From the data underneath, reproduce exactly the stretch that begins at the line with "mmattilaiset" and ends after the line with "aux morts de Saint-Jean-d’Angély (du".

Record set:
━━━━━━━━

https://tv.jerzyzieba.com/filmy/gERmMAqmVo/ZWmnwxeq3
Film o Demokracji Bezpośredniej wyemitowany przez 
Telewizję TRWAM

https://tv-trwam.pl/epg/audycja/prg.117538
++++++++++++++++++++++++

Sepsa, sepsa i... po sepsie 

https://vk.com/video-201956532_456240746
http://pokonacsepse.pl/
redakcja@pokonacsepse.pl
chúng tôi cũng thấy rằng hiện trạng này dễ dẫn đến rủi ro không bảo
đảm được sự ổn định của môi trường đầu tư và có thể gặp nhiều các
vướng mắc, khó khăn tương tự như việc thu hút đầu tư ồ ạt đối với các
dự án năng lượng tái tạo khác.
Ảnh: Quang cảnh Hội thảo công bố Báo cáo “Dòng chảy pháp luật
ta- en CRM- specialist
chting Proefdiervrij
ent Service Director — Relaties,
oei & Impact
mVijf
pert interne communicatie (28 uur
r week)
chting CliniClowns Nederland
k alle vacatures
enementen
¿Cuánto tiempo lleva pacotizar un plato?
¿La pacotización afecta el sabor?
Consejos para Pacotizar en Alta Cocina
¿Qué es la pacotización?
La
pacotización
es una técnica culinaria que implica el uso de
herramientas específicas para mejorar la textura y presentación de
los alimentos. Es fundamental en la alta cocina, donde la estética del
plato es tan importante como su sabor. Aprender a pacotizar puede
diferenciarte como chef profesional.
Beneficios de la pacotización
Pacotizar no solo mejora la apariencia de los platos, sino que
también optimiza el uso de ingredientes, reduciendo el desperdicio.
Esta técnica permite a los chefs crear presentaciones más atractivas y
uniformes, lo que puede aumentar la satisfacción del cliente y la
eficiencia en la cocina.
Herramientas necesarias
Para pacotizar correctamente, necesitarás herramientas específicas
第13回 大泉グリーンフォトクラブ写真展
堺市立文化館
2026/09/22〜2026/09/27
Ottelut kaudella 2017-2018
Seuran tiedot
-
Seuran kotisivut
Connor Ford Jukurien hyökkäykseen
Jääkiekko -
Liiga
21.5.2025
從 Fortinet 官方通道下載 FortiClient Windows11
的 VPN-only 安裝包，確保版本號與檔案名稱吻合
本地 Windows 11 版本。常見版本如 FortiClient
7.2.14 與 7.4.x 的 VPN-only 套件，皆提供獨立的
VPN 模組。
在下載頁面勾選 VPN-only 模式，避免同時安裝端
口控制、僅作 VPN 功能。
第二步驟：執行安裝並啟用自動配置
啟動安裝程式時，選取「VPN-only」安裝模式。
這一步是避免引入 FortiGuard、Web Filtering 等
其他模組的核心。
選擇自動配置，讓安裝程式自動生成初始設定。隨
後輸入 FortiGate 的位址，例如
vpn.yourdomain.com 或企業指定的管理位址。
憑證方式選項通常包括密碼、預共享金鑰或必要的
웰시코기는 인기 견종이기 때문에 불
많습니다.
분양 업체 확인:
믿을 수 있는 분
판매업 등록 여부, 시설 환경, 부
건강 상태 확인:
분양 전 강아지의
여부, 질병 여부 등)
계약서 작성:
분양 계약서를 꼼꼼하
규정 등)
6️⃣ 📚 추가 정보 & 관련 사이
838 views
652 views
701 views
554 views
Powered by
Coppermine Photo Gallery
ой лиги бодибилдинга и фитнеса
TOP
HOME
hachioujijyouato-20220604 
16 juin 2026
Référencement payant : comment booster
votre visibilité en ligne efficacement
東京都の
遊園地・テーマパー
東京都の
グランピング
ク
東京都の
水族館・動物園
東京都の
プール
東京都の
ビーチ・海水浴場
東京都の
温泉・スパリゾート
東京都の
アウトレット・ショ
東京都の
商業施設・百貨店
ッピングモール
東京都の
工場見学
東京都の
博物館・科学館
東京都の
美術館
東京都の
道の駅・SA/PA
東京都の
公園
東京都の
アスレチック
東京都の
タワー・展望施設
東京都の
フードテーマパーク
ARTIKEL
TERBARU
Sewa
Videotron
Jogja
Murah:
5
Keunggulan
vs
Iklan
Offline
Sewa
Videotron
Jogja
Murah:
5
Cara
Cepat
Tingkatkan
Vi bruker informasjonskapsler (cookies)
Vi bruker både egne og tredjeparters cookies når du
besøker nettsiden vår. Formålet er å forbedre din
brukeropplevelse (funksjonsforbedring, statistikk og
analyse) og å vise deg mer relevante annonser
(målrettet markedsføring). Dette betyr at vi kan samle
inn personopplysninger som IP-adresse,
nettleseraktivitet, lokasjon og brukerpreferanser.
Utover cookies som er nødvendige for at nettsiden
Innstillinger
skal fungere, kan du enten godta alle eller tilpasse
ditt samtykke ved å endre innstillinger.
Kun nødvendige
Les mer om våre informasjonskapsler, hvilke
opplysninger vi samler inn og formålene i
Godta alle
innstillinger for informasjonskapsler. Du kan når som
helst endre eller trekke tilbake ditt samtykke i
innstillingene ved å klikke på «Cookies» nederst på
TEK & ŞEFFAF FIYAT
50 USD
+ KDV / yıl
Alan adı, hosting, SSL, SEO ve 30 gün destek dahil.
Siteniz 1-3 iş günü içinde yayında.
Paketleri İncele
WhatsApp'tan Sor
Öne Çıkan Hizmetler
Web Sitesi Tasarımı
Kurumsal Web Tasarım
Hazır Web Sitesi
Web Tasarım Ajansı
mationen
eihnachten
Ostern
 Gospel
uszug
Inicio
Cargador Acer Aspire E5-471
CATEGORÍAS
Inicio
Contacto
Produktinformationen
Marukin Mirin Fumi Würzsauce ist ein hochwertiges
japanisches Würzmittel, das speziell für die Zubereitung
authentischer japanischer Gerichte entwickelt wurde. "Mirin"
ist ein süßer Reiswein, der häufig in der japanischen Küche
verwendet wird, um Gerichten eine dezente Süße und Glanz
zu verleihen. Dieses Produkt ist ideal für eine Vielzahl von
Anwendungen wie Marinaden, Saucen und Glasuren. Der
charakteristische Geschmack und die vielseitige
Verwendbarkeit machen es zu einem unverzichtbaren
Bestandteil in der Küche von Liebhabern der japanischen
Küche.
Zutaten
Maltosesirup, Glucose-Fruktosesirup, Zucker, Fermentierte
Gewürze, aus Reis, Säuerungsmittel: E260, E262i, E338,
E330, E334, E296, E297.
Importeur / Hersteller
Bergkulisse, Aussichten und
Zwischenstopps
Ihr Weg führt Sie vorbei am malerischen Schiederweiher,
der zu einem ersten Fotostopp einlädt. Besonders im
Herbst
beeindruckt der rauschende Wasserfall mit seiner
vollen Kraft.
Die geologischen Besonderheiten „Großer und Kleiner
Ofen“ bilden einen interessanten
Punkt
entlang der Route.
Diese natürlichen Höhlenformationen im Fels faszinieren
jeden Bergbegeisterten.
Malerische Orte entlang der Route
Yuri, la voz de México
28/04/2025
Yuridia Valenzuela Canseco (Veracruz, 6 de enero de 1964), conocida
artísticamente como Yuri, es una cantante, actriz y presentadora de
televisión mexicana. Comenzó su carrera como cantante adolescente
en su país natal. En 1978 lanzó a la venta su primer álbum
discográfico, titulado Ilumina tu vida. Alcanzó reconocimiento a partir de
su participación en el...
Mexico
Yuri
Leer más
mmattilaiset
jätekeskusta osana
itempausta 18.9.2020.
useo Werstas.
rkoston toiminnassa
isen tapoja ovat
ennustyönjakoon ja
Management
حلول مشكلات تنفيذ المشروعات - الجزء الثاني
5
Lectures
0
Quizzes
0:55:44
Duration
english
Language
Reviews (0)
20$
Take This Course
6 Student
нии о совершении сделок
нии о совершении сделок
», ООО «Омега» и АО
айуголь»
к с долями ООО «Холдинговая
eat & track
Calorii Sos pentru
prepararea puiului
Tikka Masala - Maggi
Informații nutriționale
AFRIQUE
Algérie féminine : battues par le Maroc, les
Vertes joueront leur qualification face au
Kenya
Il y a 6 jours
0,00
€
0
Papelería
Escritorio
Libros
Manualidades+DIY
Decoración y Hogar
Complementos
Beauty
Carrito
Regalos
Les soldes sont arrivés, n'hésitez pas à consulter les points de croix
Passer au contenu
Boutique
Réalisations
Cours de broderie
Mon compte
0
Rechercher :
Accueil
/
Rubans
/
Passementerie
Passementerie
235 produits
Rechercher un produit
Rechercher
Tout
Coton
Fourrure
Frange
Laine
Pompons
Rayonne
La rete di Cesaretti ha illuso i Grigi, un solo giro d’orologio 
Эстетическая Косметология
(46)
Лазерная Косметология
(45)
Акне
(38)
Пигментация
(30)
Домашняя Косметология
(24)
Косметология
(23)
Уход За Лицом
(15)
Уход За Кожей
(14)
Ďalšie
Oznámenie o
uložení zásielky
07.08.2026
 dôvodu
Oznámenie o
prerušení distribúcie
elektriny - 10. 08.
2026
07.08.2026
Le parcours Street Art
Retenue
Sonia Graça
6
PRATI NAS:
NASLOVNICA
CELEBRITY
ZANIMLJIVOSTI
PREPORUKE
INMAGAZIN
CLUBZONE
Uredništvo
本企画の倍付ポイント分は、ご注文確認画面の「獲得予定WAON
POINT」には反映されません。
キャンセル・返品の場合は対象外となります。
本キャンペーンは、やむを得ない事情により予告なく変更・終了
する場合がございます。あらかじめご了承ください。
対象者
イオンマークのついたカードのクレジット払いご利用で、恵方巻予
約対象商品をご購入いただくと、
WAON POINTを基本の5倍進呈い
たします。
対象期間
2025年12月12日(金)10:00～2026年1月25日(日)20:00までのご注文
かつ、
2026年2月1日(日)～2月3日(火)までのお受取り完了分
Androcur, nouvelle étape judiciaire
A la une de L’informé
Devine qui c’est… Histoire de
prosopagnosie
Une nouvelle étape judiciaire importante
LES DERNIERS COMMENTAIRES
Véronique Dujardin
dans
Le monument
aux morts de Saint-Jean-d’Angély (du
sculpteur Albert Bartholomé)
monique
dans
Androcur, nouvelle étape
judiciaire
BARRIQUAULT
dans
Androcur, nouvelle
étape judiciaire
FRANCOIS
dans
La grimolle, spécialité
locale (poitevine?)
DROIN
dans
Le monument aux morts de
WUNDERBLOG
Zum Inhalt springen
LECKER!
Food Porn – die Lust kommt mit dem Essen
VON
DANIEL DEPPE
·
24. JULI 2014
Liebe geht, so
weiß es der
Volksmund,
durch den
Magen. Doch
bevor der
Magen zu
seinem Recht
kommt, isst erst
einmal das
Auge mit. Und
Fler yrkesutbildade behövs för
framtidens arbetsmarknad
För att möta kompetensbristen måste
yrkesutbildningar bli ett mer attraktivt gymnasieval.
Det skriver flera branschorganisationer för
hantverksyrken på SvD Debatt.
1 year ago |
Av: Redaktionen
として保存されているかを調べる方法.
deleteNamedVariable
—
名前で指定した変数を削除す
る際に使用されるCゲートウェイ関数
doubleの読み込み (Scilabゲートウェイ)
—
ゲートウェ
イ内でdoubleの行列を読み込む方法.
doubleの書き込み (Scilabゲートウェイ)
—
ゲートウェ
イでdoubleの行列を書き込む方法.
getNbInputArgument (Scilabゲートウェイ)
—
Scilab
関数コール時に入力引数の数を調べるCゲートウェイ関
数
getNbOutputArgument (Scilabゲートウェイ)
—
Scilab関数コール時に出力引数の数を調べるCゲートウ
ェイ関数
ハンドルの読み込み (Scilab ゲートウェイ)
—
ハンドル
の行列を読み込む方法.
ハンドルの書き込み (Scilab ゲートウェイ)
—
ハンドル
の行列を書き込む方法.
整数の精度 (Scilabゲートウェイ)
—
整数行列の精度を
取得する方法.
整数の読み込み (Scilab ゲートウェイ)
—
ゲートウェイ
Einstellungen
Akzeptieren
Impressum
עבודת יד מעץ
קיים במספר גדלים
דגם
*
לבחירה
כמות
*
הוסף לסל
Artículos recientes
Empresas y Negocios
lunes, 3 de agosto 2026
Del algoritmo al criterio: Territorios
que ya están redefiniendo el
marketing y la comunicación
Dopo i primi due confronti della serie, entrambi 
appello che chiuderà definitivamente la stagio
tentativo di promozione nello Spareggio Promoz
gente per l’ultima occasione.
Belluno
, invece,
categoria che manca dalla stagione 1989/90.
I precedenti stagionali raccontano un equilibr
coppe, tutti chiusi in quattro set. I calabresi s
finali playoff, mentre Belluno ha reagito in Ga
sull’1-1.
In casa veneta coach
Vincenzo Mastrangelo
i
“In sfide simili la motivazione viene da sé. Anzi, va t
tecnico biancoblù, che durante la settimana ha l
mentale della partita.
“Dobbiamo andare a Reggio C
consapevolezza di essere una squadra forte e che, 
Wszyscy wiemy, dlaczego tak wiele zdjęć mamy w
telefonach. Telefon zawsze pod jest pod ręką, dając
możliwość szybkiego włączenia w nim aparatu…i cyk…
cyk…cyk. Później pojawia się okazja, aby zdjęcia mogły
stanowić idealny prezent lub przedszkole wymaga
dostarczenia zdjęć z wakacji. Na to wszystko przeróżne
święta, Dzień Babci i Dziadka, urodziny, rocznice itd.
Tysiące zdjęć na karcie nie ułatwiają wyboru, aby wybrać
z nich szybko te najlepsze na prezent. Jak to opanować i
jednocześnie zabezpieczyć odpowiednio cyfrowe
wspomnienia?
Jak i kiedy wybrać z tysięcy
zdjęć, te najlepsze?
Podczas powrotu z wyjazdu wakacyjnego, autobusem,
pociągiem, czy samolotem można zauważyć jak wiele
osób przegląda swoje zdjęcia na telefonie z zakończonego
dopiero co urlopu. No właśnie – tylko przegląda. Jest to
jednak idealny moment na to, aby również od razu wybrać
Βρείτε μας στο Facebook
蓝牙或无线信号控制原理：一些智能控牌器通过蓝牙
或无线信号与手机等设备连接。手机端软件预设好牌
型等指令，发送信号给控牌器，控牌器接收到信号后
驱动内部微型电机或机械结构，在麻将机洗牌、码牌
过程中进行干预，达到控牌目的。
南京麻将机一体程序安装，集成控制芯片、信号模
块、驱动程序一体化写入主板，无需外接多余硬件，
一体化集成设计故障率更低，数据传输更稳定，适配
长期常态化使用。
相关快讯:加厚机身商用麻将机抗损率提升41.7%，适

━━━━━━━━

Written reply:
mmattilaiset
jätekeskusta osana
itempausta 18.9.2020.
useo Werstas.
rkoston toiminnassa
isen tapoja ovat
ennustyönjakoon ja
Management
حلول مشكلات تنفيذ المشروعات - الجزء الثاني
5
Lectures
0
Quizzes
0:55:44
Duration
english
Language
Reviews (0)
20$
Take This Course
6 Student
нии о совершении сделок
нии о совершении сделок
», ООО «Омега» и АО
айуголь»
к с долями ООО «Холдинговая
eat & track
Calorii Sos pentru
prepararea puiului
Tikka Masala - Maggi
Informații nutriționale
AFRIQUE
Algérie féminine : battues par le Maroc, les
Vertes joueront leur qualification face au
Kenya
Il y a 6 jours
0,00
€
0
Papelería
Escritorio
Libros
Manualidades+DIY
Decoración y Hogar
Complementos
Beauty
Carrito
Regalos
Les soldes sont arrivés, n'hésitez pas à consulter les points de croix
Passer au contenu
Boutique
Réalisations
Cours de broderie
Mon compte
0
Rechercher :
Accueil
/
Rubans
/
Passementerie
Passementerie
235 produits
Rechercher un produit
Rechercher
Tout
Coton
Fourrure
Frange
Laine
Pompons
Rayonne
La rete di Cesaretti ha illuso i Grigi, un solo giro d’orologio 
Эстетическая Косметология
(46)
Лазерная Косметология
(45)
Акне
(38)
Пигментация
(30)
Домашняя Косметология
(24)
Косметология
(23)
Уход За Лицом
(15)
Уход За Кожей
(14)
Ďalšie
Oznámenie o
uložení zásielky
07.08.2026
 dôvodu
Oznámenie o
prerušení distribúcie
elektriny - 10. 08.
2026
07.08.2026
Le parcours Street Art
Retenue
Sonia Graça
6
PRATI NAS:
NASLOVNICA
CELEBRITY
ZANIMLJIVOSTI
PREPORUKE
INMAGAZIN
CLUBZONE
Uredništvo
本企画の倍付ポイント分は、ご注文確認画面の「獲得予定WAON
POINT」には反映されません。
キャンセル・返品の場合は対象外となります。
本キャンペーンは、やむを得ない事情により予告なく変更・終了
する場合がございます。あらかじめご了承ください。
対象者
イオンマークのついたカードのクレジット払いご利用で、恵方巻予
約対象商品をご購入いただくと、
WAON POINTを基本の5倍進呈い
たします。
対象期間
2025年12月12日(金)10:00～2026年1月25日(日)20:00までのご注文
かつ、
2026年2月1日(日)～2月3日(火)までのお受取り完了分
Androcur, nouvelle étape judiciaire
A la une de L’informé
Devine qui c’est… Histoire de
prosopagnosie
Une nouvelle étape judiciaire importante
LES DERNIERS COMMENTAIRES
Véronique Dujardin
dans
Le monument
aux morts de Saint-Jean-d’Angély (du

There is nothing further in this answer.